例えば、保証人となる時点では、現実にどれだけの債務が発生するのかがはっきりしないなど、どれだけの金額の債務を保証するのかが分からないケースをいいます。

例えば、次のようなケースが根保証契約に該当することがあります。

①子どもがアパートを賃借する際に、その賃料などを大家との間で親がまとめて保証するケース

②会社の社長が、会社の取引先との間で、その会社が取引先に対して負担する全ての債務をまとめて保証するケース

③親を介護施設に入居させる際に、その入居費用や施設内での事故による賠償金などを介護施設との間で子どもがまとめて保証するケース

 

根保証契約を締結して保証人となる際には、主債務の金額が分からないため、将来、保証人が想定外の債務を負うことになりかねません。そこで次のようなルールが設けられています。

※なお、主債務に貸金等債務(金銭の貸渡しや手形の割引を受けることによって負担する債務)が含まれる根保証契約については、既に、2005年4月1日から、今回のルールよりもさらに厳しいルールが設けられています。このルールは、今回の民法改正(2020年4月1日施行)の後も変わりません。

①極度額(上限額)の定めのない個人の根保証契約は無効

個人(会社などの法人は含まれません)が保証人となる根保証契約については、保証人が支払の責任を負う金額の上限となる「極度額」を定なければ、保証契約は無効となります。この極度額は書面等により当事者間の合意で定める必要があります。極度額は、「⚪︎⚪︎円」などと明瞭に定なければなりません。

保証人は極度額の範囲で支払いの責任を負うことになるので、保証をする際には、極度額に注意を払いましょう。

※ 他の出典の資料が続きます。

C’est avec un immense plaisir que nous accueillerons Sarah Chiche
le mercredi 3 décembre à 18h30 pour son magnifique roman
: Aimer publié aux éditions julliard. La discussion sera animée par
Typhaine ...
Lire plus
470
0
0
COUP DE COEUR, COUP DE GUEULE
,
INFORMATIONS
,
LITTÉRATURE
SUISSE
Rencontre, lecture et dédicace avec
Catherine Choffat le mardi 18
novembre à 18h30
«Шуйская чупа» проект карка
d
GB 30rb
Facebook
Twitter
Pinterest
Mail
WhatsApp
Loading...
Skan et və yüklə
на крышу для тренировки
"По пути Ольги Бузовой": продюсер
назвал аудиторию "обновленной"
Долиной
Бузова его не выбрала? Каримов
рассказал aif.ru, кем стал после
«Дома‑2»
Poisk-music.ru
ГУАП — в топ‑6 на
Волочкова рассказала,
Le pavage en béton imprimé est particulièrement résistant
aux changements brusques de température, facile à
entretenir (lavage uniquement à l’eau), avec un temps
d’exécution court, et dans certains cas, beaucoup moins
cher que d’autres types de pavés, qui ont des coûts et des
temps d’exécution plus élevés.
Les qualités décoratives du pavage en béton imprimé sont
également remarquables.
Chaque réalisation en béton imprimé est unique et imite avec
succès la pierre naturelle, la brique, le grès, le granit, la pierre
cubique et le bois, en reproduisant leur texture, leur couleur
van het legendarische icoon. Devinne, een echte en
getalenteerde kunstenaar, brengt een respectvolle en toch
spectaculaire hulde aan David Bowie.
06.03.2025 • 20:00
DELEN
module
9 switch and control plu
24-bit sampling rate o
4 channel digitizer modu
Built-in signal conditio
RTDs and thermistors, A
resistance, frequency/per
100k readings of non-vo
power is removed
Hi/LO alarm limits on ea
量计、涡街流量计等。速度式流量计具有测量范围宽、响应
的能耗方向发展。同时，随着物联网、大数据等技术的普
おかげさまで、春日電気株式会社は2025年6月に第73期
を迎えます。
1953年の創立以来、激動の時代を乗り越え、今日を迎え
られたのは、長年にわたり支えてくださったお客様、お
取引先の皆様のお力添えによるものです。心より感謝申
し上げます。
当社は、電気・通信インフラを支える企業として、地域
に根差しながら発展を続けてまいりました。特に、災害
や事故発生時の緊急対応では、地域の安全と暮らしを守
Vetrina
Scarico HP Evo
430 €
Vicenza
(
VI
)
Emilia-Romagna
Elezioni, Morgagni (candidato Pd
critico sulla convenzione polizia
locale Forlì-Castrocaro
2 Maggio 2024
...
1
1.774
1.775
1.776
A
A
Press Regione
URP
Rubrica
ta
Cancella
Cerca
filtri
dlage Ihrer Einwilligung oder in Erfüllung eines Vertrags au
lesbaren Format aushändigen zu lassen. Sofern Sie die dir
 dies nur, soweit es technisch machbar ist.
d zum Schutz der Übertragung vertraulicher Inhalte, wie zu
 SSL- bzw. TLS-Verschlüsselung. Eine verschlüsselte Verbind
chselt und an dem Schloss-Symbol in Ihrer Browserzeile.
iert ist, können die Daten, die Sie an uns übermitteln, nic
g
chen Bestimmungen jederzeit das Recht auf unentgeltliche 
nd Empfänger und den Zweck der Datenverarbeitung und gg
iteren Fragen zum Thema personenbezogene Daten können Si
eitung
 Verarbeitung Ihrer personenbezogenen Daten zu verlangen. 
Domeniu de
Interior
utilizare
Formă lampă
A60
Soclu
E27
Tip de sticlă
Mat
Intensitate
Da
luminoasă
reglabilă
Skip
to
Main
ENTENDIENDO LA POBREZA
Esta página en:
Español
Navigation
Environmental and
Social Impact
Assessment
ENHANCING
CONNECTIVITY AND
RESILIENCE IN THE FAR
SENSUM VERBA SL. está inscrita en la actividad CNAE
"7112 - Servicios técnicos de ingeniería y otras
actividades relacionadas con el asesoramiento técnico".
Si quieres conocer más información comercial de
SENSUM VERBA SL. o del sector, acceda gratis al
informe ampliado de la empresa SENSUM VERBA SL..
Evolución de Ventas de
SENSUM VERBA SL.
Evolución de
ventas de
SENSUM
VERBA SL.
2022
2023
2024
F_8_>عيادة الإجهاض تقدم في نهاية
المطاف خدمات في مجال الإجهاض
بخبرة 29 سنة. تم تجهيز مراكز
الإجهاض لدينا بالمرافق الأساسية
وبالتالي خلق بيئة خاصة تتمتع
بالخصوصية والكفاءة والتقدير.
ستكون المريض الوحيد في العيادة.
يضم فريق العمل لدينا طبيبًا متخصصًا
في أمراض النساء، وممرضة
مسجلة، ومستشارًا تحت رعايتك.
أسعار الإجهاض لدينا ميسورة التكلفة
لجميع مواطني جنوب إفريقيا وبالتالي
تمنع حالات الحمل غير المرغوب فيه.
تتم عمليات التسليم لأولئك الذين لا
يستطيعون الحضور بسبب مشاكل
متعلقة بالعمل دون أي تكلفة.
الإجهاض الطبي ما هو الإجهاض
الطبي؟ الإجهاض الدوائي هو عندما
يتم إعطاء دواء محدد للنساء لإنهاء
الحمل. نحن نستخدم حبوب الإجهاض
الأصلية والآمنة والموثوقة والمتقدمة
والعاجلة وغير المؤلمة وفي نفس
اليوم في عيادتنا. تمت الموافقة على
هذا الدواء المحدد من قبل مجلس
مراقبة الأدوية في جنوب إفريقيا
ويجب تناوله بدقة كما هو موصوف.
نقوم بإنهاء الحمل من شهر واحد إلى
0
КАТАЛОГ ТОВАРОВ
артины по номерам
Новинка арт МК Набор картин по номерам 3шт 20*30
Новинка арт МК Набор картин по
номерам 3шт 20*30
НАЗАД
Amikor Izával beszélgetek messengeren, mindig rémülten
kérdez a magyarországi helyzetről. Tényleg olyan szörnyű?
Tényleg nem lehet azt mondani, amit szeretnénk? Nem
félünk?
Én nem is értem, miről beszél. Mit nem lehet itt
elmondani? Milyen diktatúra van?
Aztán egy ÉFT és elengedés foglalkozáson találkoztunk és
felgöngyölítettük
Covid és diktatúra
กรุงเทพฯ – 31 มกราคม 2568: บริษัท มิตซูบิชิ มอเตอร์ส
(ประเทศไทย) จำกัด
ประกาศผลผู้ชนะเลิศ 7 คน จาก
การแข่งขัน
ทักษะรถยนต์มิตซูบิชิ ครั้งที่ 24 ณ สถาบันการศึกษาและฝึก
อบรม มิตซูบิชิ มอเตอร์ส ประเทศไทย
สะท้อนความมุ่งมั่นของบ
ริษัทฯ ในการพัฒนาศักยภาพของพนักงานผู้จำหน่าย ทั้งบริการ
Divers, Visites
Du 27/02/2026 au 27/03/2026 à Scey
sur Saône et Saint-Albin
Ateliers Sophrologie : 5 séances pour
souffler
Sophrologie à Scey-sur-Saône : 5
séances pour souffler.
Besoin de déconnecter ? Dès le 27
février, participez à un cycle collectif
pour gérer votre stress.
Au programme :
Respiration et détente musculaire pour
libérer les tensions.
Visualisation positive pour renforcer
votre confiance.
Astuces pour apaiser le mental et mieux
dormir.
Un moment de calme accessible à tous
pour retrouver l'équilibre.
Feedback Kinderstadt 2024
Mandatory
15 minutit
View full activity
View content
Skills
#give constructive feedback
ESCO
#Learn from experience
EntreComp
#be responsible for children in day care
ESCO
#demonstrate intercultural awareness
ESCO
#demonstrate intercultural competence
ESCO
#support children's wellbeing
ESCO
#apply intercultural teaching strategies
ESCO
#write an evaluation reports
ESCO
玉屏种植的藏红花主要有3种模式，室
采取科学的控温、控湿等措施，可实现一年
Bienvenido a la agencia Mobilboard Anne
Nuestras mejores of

また、極度額を定めないで根保証契約を締結してしまうと、その契約は無効となり、保証人に対して支払いを求めることができないことになるので、債権者にとっても注意が必要です。

②特別の事情による保証の終了

個人が保証人になる根保証契約については、保証人が破産したときや、主債務者又は保証人が亡くなったときなどは、その後に発生する主債務は保証の対象外となります。

 

※その他、保証に関する民法改正として「公証人による保証意思確認手続」、「情報提供義務」が新設されています。詳細は法務省のHP等をご確認ください。